Beginning at the line that contains "The Musketeer is" and finishing at the line that contains "APR based on", output the data below exactly. Include both end lines and no pictures.

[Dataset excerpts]
========================================

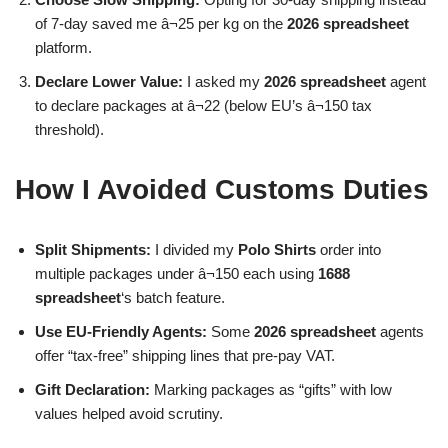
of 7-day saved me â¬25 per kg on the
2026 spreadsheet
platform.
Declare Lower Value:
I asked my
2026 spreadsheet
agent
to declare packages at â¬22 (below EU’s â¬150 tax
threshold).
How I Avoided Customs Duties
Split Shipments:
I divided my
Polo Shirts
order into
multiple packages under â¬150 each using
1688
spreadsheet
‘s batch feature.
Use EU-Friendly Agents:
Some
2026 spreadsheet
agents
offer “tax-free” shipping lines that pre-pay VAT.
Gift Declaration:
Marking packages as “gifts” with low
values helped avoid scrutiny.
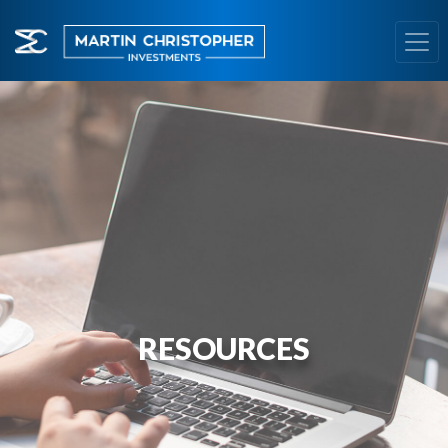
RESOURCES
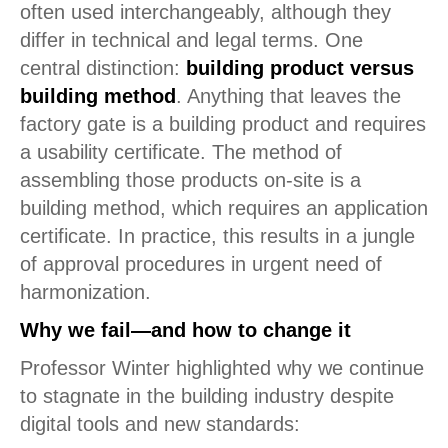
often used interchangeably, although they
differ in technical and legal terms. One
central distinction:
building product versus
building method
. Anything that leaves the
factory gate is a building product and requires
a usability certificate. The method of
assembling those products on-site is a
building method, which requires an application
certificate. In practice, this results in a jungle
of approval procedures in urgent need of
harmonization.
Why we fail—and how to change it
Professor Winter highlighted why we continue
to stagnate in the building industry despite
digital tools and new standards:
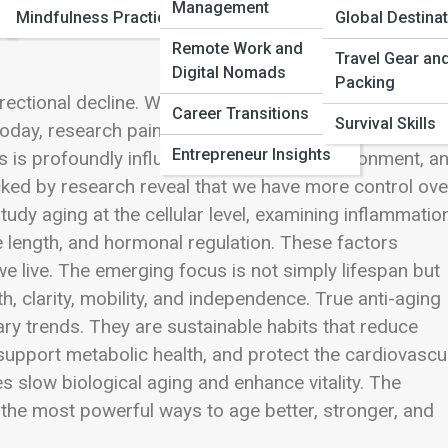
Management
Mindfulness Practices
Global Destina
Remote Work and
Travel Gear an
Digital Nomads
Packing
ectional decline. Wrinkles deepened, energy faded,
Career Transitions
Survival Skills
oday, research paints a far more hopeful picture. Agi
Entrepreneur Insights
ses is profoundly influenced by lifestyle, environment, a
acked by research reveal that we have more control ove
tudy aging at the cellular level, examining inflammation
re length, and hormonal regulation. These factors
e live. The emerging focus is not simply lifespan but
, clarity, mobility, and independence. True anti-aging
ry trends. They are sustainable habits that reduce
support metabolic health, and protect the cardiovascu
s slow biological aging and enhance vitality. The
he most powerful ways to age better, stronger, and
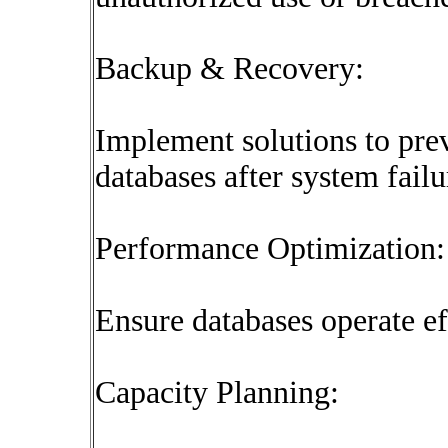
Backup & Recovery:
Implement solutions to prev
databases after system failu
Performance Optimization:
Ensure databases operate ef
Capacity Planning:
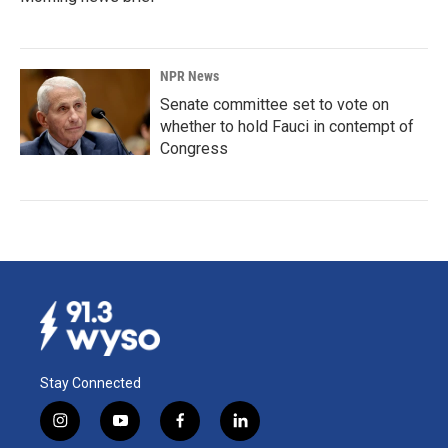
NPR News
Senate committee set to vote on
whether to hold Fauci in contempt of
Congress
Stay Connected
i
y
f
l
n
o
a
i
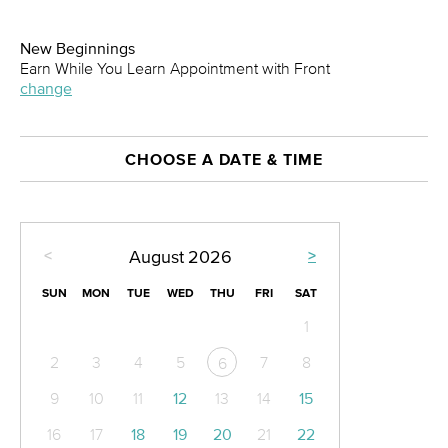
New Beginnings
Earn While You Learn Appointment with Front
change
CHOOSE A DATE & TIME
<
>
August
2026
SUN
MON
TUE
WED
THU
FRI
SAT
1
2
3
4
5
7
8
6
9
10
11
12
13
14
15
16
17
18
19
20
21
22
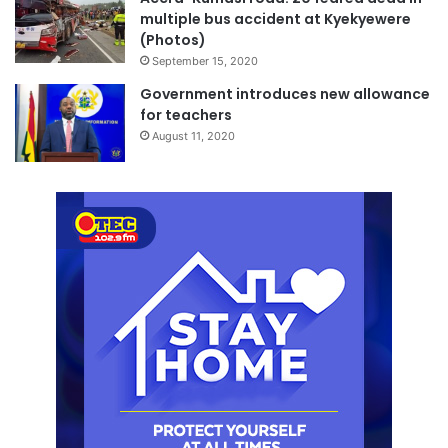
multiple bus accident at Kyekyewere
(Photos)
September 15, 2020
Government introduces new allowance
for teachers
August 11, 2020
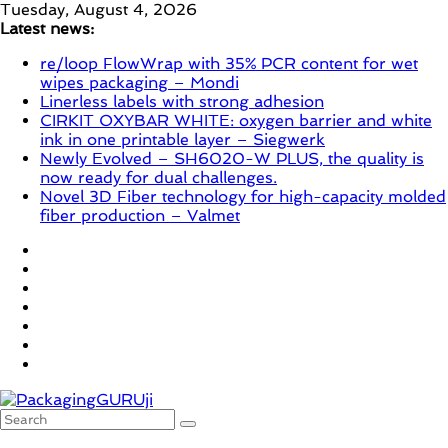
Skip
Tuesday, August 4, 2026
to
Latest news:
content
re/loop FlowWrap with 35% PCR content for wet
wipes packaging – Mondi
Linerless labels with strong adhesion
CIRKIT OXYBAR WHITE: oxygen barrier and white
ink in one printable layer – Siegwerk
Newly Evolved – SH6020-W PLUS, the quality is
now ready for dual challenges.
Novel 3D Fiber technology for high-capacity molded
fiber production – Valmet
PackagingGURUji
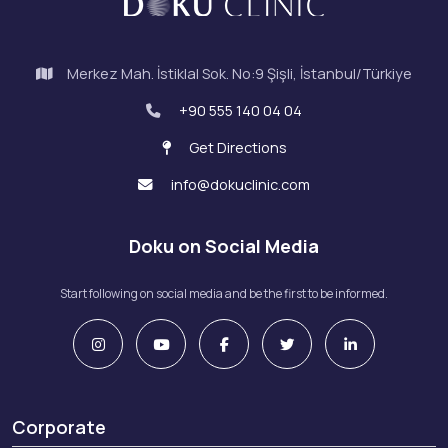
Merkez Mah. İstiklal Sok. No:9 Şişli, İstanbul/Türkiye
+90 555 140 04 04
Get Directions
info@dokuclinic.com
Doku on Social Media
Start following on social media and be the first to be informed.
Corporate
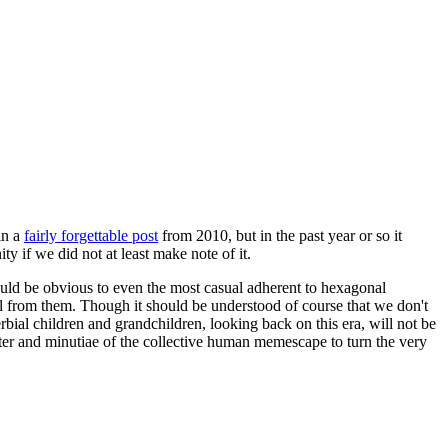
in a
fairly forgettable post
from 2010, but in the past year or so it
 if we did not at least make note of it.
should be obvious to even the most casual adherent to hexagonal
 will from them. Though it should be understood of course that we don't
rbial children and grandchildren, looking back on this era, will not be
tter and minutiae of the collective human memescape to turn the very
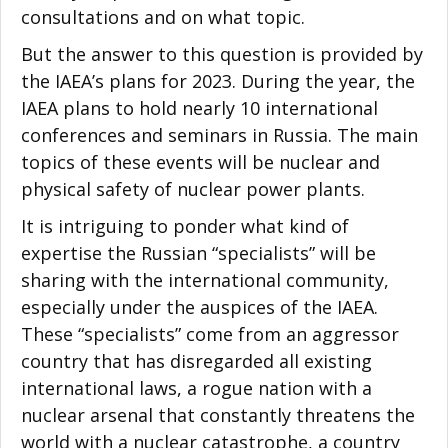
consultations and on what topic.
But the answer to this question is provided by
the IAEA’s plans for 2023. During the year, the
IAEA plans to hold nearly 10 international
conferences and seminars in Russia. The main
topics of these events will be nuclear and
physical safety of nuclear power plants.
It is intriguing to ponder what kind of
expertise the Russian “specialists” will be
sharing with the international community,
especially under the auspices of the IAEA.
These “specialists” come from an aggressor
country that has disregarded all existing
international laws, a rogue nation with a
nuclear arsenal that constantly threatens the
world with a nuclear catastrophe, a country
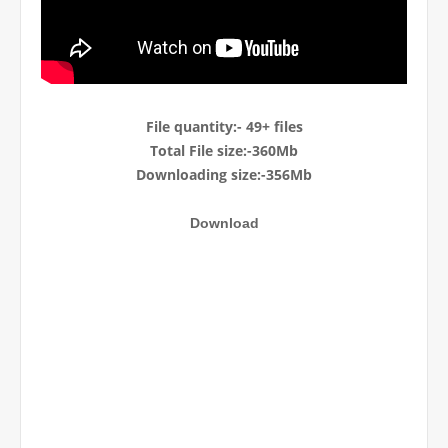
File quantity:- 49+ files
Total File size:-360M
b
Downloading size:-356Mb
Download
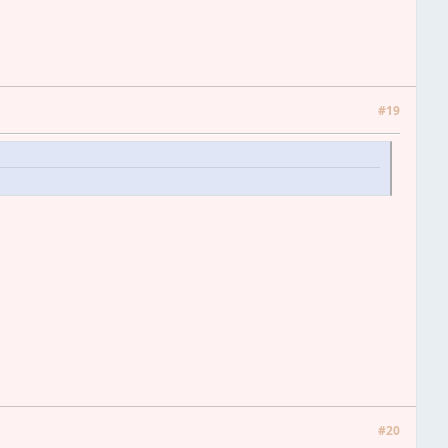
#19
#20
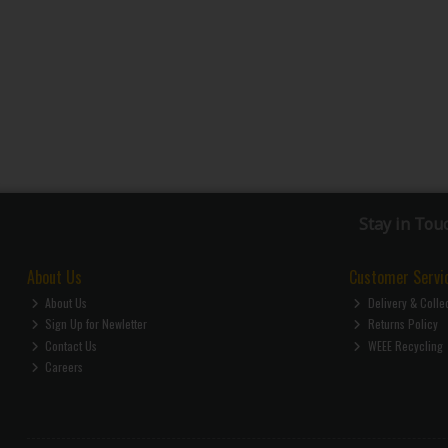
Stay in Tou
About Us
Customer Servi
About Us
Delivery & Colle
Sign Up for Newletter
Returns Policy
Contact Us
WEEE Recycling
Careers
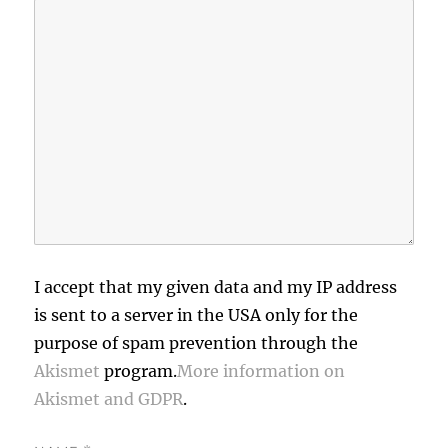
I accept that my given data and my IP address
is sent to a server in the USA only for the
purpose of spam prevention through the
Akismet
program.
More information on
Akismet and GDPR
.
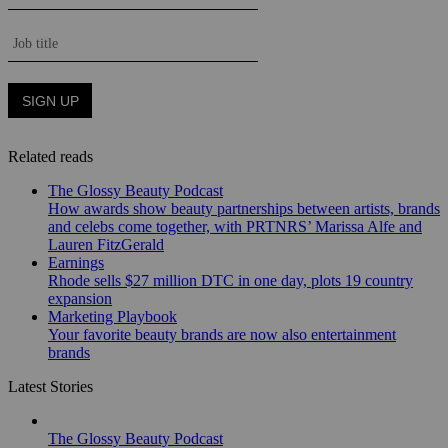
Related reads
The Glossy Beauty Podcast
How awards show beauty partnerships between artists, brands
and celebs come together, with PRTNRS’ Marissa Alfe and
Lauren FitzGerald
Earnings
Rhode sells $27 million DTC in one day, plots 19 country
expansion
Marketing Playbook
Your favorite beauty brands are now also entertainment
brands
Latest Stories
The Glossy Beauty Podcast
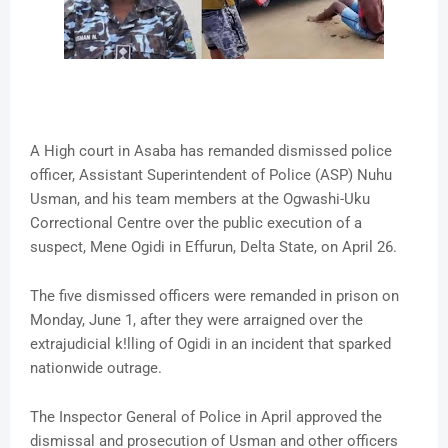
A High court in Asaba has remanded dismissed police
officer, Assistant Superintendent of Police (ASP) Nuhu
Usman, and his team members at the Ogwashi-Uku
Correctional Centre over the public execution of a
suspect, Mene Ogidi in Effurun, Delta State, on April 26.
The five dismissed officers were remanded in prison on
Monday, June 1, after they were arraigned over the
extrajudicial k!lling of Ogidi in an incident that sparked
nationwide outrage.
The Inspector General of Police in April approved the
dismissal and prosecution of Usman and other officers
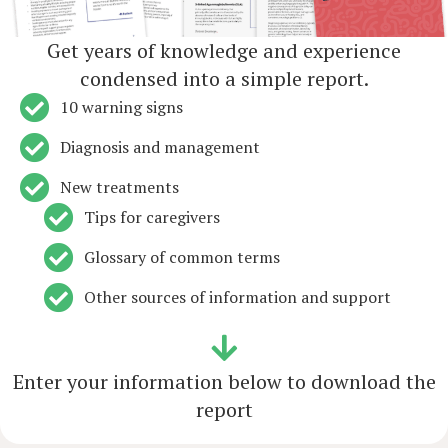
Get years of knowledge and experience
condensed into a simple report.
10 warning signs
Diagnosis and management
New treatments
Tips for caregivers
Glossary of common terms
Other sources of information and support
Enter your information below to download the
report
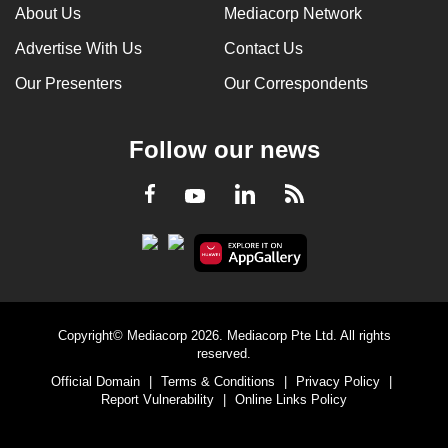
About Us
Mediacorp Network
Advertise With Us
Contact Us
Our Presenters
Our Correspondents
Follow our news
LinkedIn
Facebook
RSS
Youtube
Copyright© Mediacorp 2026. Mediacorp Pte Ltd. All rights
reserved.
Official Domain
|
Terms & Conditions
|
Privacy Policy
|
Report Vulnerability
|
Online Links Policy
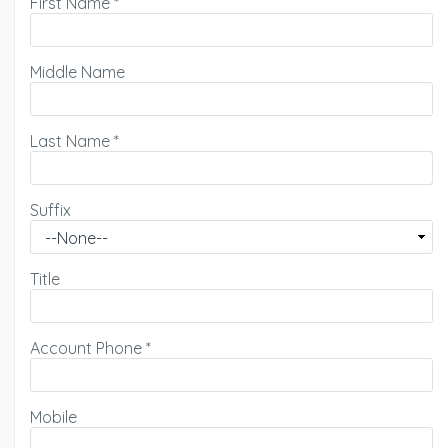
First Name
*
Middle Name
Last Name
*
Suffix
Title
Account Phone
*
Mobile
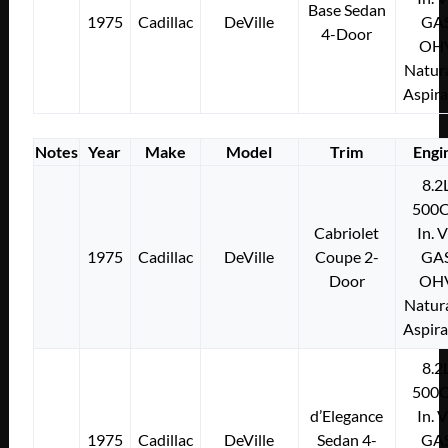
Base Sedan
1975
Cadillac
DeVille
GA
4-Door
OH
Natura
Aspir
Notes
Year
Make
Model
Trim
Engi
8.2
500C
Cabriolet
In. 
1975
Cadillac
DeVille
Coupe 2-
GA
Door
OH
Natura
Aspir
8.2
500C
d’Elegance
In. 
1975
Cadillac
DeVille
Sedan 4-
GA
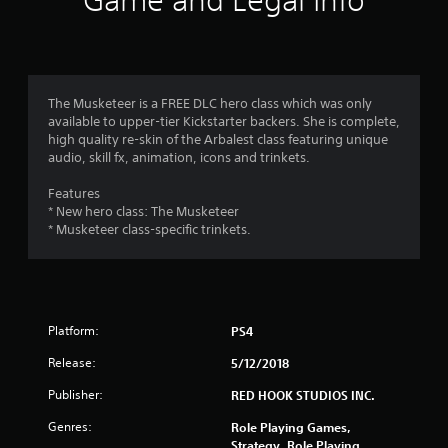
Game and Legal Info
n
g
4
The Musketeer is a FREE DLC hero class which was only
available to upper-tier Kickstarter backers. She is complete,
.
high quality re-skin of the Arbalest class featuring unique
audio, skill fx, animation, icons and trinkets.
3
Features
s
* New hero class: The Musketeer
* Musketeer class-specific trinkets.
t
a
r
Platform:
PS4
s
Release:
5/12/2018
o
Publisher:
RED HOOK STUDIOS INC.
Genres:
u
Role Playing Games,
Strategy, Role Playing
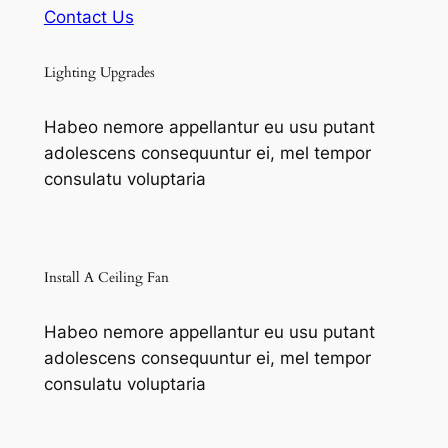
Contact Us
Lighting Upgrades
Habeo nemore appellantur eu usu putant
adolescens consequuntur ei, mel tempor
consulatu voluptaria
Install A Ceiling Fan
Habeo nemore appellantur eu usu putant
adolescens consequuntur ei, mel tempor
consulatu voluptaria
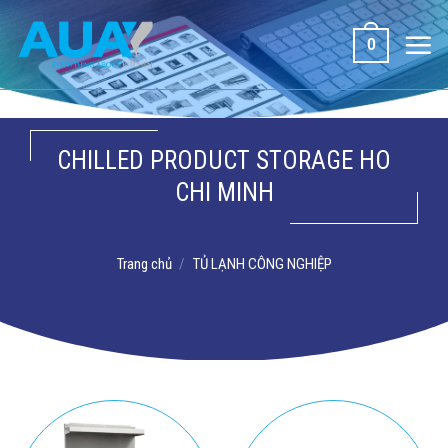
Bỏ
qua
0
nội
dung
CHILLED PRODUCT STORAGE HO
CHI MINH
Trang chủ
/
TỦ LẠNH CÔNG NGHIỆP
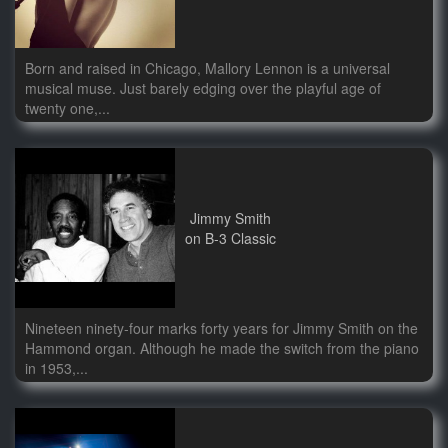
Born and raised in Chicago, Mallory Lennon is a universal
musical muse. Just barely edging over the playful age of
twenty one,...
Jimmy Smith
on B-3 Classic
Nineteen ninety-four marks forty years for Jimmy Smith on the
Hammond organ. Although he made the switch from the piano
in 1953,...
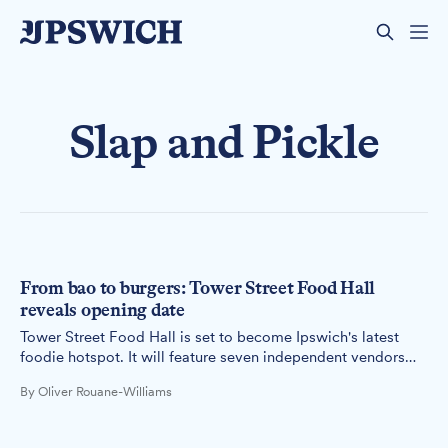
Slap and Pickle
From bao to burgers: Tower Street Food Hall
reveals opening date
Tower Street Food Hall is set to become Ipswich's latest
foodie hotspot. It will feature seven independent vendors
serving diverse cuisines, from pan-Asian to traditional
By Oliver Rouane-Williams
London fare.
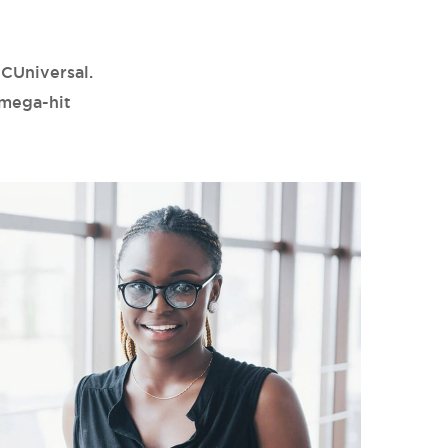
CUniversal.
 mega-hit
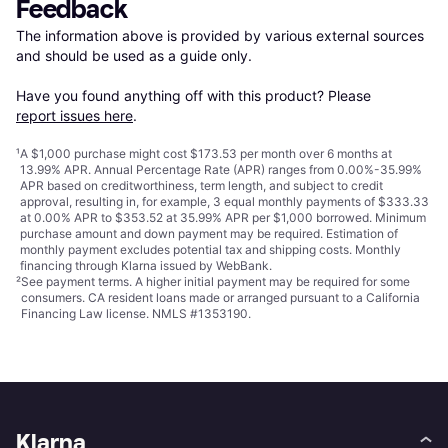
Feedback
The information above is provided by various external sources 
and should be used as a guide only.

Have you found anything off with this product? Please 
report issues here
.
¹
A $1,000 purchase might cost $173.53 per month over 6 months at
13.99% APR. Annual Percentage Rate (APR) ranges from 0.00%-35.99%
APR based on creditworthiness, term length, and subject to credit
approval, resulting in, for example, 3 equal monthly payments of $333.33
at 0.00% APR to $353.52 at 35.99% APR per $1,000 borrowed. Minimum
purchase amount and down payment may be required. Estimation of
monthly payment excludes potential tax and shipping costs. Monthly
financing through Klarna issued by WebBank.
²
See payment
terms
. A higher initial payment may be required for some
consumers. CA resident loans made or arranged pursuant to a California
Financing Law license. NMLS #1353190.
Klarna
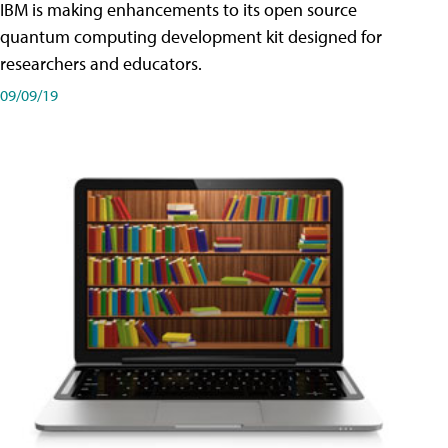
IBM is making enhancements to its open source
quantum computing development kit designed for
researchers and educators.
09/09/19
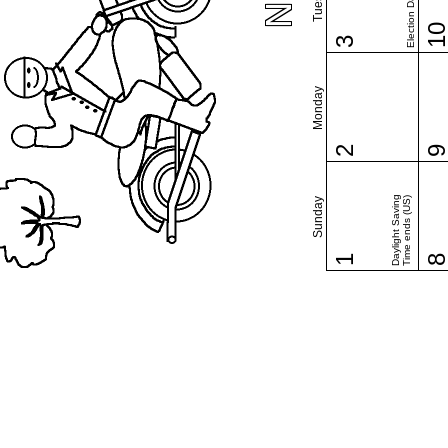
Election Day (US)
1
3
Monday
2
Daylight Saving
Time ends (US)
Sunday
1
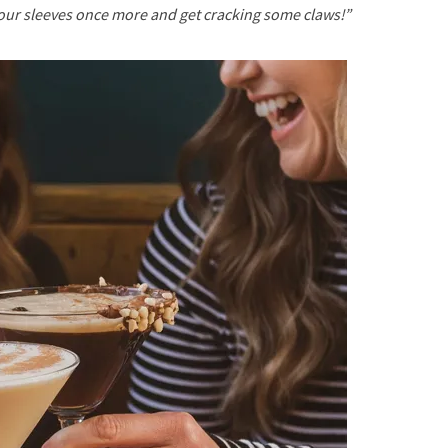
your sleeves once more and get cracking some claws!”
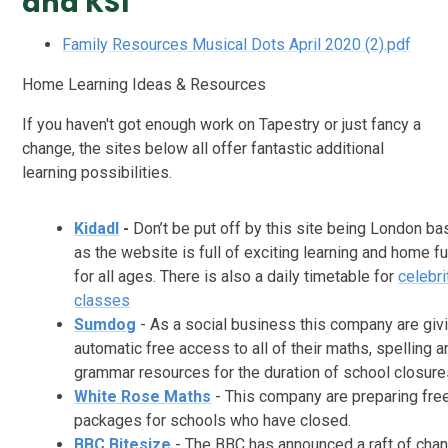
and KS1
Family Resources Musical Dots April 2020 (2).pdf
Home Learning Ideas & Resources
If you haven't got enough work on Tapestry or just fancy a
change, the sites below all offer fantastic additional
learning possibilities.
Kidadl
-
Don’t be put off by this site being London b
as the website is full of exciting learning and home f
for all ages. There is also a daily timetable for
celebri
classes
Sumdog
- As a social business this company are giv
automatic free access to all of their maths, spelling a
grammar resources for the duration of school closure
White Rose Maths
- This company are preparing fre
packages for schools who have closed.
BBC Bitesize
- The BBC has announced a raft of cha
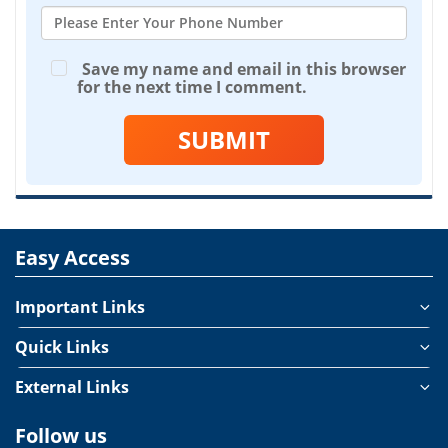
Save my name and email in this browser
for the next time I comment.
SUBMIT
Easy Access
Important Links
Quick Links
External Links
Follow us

========================================

**TASK SOLUTION**
The Musketeer is a FREE DLC hero class which was only
available to upper-tier Kickstarter backers. She is complete,
.
high quality re-skin of the Arbalest class featuring unique
audio, skill fx, animation, icons and trinkets.
3
Features
s
* New hero class: The Musketeer
* Musketeer class-specific trinkets.
t
a
r
Platform:
PS4
s
Release:
5/12/2018
o
Publisher:
RED HOOK STUDIOS INC.
Genres:
u
Role Playing Games,
Strategy, Role Playing
Contact Us
Lighting Upgrades
Habeo nemore appellantur eu usu putant
adolescens consequuntur ei, mel tempor
consulatu voluptaria
Install A Ceiling Fan
Habeo nemore appellantur eu usu putant
adolescens consequuntur ei, mel tempor
consulatu voluptaria
Bỏ
qua
0
nội
dung
CHILLED PRODUCT STORAGE HO
CHI MINH
Trang chủ
/
TỦ LẠNH CÔNG NGHIỆP
Born and raised in Chicago, Mallory Lennon is a universal
musical muse. Just barely edging over the playful age of
twenty one,...
Jimmy Smith
on B-3 Classic
Nineteen ninety-four marks forty years for Jimmy Smith on the
Hammond organ. Although he made the switch from the piano
in 1953,...
Slap and Pickle
From bao to burgers: Tower Street Food Hall
reveals opening date
Tower Street Food Hall is set to become Ipswich's latest
foodie hotspot. It will feature seven independent vendors
serving diverse cuisines, from pan-Asian to traditional
By Oliver Rouane-Williams
London fare.
CUniversal.
 mega-hit
Feedback
The information above is provided by various external sources 
and should be used as a guide only.

Have you found anything off with this product? Please 
report issues here
.
¹
A $1,000 purchase might cost $173.53 per month over 6 months at
13.99% APR. Annual Percentage Rate (APR) ranges from 0.00%-35.99%
APR based on creditworthiness, term length, and subject to credit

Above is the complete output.